Is there a relationship between Reliability and Safety?

What is your experience of the relationship between reliability and safety?

Is a more reliable plant also a safer plant?

Please take a moment and let us know.  To view results, please vote first.


Comments (6)

  • The safest thing we do is to run a plant at steady state, performing planned and scheduled preventive and predictive maintenance tasks. If you want to bring your safety program to the highest level, you must look at reliability.

    1) Posted 10:58 am, 11 October 2010 by Randy LeBlanc

  • It doesn't take much more than Common Sense to recognize that a reliable plant is also a much safer plant. We tie good housekeeping to safety and I believe healthy (reliable)assets are just another avenue of good housekeeping.

    I have a couple of areas on site where I use vibration data to verify equipment health before I will risk entering the area.

    2) Posted 1:49 pm, 27 October 2010 by Lucy Malone

  • A reliable plant produces safe, health and environmental friendly, and gives excellent production figures against low costs (optimal cost efficiency. Consider Reliability-SHE-Cost efficiency as indivisible.

    3) Posted 1:38 am, 28 October 2010 by Jac Valkenburg

  • If you consider the fact that the risk is calculated as:

    Risk = Probability*Consecuence,

    and kwowing that the failure probability is:

    Prob=Ocurrence*Exposure

    according W.T. Fine, this factor has direct relationship with reliability. The ocurrence is the frequency in which the failure occurs, in other words, the MTBF. The exposure is the real field operation time of the asset considering redundancy factors. Is not hard to see that risk and reliability are strongly related: if the failure rate increases, MTBF decreases in value as well as the reliability [R=e^(-1/MTBF)]; failure probability will increase and consenquently also the risk.

    4) Posted 9:07 am, 29 October 2010 by Jorge Ortega, CMRP

  • DUH,
    The reliable plant is by far the safest, What is the most dangerous job description?
    REACTIVE WORK.
    In a reactive mode everybody is in a hurry, simple things such as the safest way to perform a task can get lost in the moment.
    Look at the incident rates, injuries are directly relative to reactive work.

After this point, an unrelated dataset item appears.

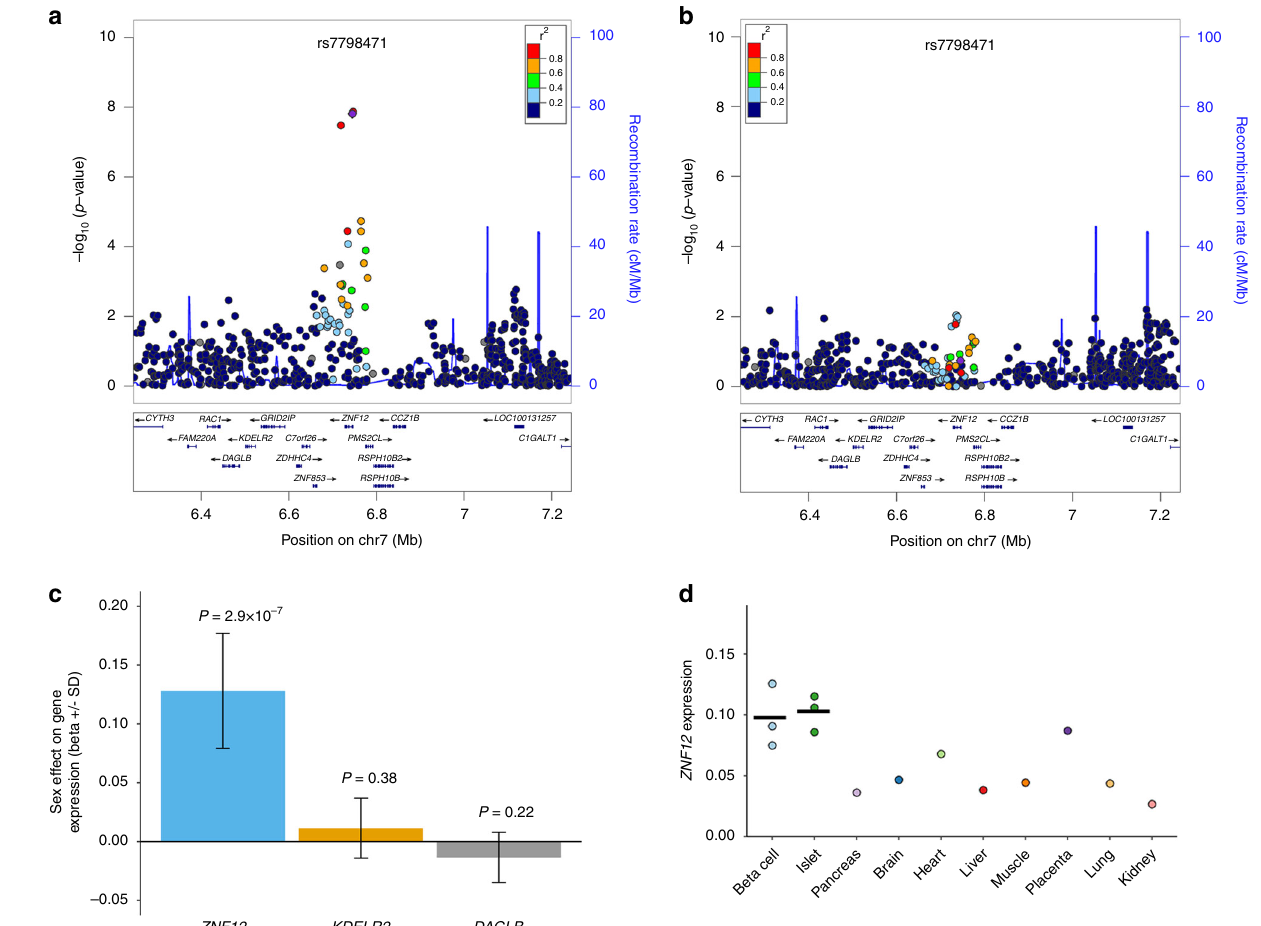
Fig. 2 Plots for ZNF12 locus with sex-dimorphic effects on FI. a female-speci fi c regional plot, b male-speci fi c regional plot, c ZNF12 whole blood RNA expression data in n = 3,621 Netherlands Twin Register and Netherlands Study of Anxiety and Depression studies. Beta ± SD (error bars) represent the sex effect in the linear regression analysis where the average gene expression by all probes in the gene was predicted by sex, as well as the following covariates: age, smoking status, RNA quality, hemoglobin, study, time of blood sampling, month of blood sampling, time between blood sampling and RNA extraction, and the time between RNA extraction and RNA ampli fi cation. A positive value represents an upregulated expression in women and a negative value an upregulated expression in men. The P value represents the signi fi cance of sex effect from the linear models ( P values are not corrected for multiple testing). d ZNF12 tissue expression relative to three housekeeping genes ( PPIA , B2M , and HPRT ). For beta cell ( n = 3) and islets ( n = 3) data, lines are means. Quantitative RT-PCR was carried out using cDNAs from three human donors (beta-cells and islets). The other tissues were commercial cDNAs (one point observed in women than men 23 . For FG, SNP rs1281962 located in the fi rst intron of the RGS17 gene revealed larger effects on FG in women ( β female = 0.014, P female = 2.6 × 10 − 7 ) than in men at nominal signi fi cance ( P sex-dimorphic = 2.2 × 10 − 7 , P heterogeneity =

    5) Posted 11:59 am, 05 November 2010 by Allen Setne

  • A reliable plant is not only a happy plant it is a very safe plant. Reliable plants are full of reliable machines and these machines do not leak oil onto the floor where we might slip and fall.Reliable machines do not have exploding hydraulic hoses that may not only soak us and the area in hydraulic oil but might said hoses may strike us and hurt us and even worse high pressure could inject the oil under our skin and that is not good for all of the obvious reason. Reliable machines have sight glasses allowing the operators and maintenance technicians to tell at a glance whether or not a sump is at the proper oil level or not. Not only is this a huge time saver but now the person doing the oil level check doesn't have to put themselves in harm's way of moving machinery which can be a real problem as we all know. A reliable machine has routine non-destructive testing performed warning all of impending failures that not only affect the bottom line but may cause injuries. A reliable machine has it's oil checked by a strategically placed push-button valve device ensuring not only reduced task time but no chance of oil being spilled on the floor, no need to get any on ourselves and less for the testing person to carry because with the use of said device excess rags are eliminated which eliminates more hazmat to handle at our expense and risk to the health of ourselves and our environment. A reliable machine allows the maintenance staff to focus on planned maintenance instead " oh my god...the sky is falling " maintenance freeing up more time for education and training nicely funded by the increased profits from a reliable plant.Any safety issues can be eliminated as soon as they are discovered by those planned maintenance technicians and that too can be funded from the increased profits. It all feeds off of itself and keeps getting better. A plant cannot become reliable without a culture of continuous improvement which covers all aspects of plant operations so safety is covered as well as production.